- [DATASET ROWS]:

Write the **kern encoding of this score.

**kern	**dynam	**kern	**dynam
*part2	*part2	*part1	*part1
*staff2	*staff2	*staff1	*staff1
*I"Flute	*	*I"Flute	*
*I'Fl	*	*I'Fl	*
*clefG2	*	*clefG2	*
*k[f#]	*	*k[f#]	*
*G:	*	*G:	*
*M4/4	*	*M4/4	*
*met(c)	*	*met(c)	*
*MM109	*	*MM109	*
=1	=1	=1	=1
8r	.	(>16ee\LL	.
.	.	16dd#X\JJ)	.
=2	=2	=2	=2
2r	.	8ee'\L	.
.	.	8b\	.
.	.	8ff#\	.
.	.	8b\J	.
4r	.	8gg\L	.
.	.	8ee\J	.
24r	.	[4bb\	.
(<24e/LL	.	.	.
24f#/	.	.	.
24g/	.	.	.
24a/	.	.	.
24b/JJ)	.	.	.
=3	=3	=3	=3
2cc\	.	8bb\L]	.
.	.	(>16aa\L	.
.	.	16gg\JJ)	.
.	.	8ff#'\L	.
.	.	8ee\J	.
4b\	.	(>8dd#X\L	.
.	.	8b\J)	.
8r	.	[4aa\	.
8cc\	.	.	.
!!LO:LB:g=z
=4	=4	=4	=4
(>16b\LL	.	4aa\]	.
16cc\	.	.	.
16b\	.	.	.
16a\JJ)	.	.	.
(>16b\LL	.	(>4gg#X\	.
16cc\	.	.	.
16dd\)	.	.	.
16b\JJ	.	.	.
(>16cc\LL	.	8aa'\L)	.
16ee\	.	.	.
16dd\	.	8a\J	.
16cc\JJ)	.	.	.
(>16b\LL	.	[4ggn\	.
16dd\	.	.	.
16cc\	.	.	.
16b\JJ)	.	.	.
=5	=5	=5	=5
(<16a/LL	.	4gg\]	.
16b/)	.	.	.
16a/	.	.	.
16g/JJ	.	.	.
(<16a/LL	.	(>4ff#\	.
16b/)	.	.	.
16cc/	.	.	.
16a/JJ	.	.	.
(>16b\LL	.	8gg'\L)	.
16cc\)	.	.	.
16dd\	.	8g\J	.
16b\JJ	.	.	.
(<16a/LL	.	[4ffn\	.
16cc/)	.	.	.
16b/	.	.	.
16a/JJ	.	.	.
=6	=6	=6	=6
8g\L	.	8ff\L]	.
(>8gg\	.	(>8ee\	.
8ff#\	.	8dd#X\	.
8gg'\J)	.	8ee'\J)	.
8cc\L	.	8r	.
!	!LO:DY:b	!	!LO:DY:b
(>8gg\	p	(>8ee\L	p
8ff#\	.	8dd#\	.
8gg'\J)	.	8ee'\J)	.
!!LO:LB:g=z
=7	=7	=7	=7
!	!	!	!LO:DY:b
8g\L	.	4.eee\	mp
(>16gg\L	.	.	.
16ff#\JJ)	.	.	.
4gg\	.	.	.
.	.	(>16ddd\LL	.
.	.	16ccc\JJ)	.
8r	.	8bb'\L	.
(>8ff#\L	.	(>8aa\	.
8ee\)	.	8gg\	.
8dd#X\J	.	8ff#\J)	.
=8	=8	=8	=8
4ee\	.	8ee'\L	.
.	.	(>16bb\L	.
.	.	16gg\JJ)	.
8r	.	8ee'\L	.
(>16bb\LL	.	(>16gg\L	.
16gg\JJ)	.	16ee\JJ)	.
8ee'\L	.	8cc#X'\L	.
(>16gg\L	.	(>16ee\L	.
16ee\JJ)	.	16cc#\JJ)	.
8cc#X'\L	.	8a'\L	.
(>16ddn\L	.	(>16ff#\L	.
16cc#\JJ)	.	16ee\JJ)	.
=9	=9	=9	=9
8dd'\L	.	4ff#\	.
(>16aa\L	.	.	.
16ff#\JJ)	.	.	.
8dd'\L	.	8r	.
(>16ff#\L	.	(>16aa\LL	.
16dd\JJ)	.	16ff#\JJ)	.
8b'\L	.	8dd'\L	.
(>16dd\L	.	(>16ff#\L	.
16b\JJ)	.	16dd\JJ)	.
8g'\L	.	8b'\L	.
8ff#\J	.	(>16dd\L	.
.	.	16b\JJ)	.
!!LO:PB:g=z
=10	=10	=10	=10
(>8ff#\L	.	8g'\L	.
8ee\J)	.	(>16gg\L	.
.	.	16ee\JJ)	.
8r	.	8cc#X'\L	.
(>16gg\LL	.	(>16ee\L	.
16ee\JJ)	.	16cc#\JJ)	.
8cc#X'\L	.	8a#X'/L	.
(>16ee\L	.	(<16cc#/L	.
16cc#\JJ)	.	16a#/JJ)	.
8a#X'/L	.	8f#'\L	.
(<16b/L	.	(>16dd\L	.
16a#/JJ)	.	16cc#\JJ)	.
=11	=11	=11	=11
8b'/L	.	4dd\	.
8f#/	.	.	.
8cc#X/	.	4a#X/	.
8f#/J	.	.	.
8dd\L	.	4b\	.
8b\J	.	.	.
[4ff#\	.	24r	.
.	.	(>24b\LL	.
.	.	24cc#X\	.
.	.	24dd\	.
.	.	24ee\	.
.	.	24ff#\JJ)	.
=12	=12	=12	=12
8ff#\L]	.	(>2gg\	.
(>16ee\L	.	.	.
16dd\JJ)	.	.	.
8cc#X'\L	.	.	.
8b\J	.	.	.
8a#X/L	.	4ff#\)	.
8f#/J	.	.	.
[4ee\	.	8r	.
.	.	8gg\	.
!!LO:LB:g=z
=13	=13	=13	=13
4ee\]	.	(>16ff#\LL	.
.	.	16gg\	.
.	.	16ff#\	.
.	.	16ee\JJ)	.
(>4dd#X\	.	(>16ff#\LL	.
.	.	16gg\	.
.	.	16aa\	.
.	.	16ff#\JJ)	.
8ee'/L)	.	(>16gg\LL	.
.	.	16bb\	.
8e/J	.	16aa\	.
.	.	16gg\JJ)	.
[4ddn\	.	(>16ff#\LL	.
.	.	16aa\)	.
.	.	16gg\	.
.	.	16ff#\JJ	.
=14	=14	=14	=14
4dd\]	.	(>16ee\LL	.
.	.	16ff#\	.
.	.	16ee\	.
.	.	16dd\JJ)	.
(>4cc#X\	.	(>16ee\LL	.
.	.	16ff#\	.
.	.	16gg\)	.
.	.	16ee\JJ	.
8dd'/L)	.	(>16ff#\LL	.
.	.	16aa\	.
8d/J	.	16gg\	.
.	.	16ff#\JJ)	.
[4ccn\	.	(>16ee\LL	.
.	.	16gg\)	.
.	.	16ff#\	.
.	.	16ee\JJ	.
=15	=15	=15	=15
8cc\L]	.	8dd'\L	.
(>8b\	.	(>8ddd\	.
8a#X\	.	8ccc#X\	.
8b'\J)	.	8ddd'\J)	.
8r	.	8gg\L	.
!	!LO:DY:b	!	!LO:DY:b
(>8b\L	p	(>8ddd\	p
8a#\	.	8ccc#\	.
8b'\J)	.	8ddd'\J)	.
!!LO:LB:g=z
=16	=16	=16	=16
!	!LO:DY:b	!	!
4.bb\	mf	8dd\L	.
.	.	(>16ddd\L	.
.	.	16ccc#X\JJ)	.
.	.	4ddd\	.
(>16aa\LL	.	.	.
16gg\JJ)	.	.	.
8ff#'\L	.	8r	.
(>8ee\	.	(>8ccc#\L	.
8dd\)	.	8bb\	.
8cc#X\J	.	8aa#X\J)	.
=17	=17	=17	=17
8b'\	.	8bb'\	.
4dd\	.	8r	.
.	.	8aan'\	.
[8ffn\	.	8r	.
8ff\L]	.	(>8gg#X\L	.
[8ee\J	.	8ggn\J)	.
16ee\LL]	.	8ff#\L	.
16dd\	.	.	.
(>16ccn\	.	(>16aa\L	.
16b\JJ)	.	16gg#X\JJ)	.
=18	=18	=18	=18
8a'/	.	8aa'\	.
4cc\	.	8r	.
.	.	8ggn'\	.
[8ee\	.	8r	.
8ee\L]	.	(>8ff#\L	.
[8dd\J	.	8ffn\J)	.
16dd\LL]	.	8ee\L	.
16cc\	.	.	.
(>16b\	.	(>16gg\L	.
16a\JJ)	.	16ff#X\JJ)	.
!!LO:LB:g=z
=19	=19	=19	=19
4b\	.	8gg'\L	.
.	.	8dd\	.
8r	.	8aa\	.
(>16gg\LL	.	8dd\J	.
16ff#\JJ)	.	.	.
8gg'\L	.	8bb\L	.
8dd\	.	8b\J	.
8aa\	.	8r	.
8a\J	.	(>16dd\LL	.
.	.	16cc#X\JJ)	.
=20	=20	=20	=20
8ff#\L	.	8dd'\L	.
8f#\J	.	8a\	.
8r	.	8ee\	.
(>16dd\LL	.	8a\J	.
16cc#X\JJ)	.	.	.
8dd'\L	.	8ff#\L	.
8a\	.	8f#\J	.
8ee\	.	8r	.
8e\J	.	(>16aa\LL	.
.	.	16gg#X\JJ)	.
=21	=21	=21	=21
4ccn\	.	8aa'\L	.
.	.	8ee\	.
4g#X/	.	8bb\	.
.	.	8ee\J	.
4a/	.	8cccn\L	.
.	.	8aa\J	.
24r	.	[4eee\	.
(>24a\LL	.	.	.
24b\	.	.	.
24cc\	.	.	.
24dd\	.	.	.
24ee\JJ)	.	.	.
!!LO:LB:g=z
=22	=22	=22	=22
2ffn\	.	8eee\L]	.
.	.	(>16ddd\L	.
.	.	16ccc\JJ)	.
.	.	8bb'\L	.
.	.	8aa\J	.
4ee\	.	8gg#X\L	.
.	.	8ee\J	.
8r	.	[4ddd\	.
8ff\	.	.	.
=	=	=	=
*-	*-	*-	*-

- [WHAT YOU NEED TO DO]:
How many lines in the records above contain the string "kern"? Reply with the number alone.

- [REPLY]:
2